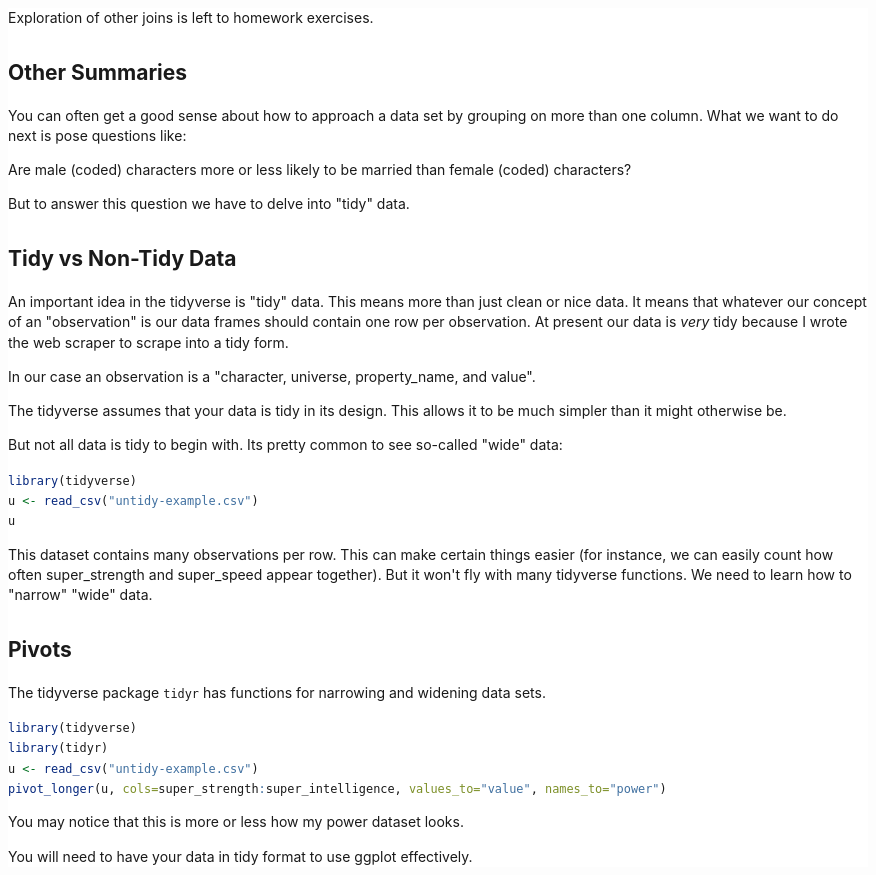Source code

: Exploration of other joins is left to homework exercises.

## Other Summaries

You can often get a good sense about how to approach a data set by
grouping on more than one column. What we want to do next is pose
questions like:

Are male (coded) characters more or less likely to be married than
female (coded) characters?

But to answer this question we have to delve into "tidy" data.

## Tidy vs Non-Tidy Data

An important idea in the tidyverse is "tidy" data. This means more than
just clean or nice data. It means that whatever our concept of an
"observation" is our data frames should contain one row per observation.
At present our data is *very* tidy because I wrote the web scraper to
scrape into a tidy form.

In our case an observation is a "character, universe, property_name, and
value".

The tidyverse assumes that your data is tidy in its design. This allows
it to be much simpler than it might otherwise be.

But not all data is tidy to begin with. Its pretty common to see
so-called "wide" data:

```R 
library(tidyverse)
u <- read_csv("untidy-example.csv")
u
```

This dataset contains many observations per row. This can make certain
things easier (for instance, we can easily count how often
super_strength and super_speed appear together). But it won't fly with
many tidyverse functions. We need to learn how to "narrow" "wide" data.

## Pivots

The tidyverse package `tidyr` has functions for narrowing and widening
data sets.

```R 
library(tidyverse)
library(tidyr)
u <- read_csv("untidy-example.csv")
pivot_longer(u, cols=super_strength:super_intelligence, values_to="value", names_to="power")
```

You may notice that this is more or less how my power dataset looks.

You will need to have your data in tidy format to use ggplot
effectively.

**AIM OF THE EXERCISE**
Return each line of the material above in which the string "dataset" appears.

**SOLUTION FOR THIS TASK**
This dataset contains many observations per row. This can make certain
You may notice that this is more or less how my power dataset looks.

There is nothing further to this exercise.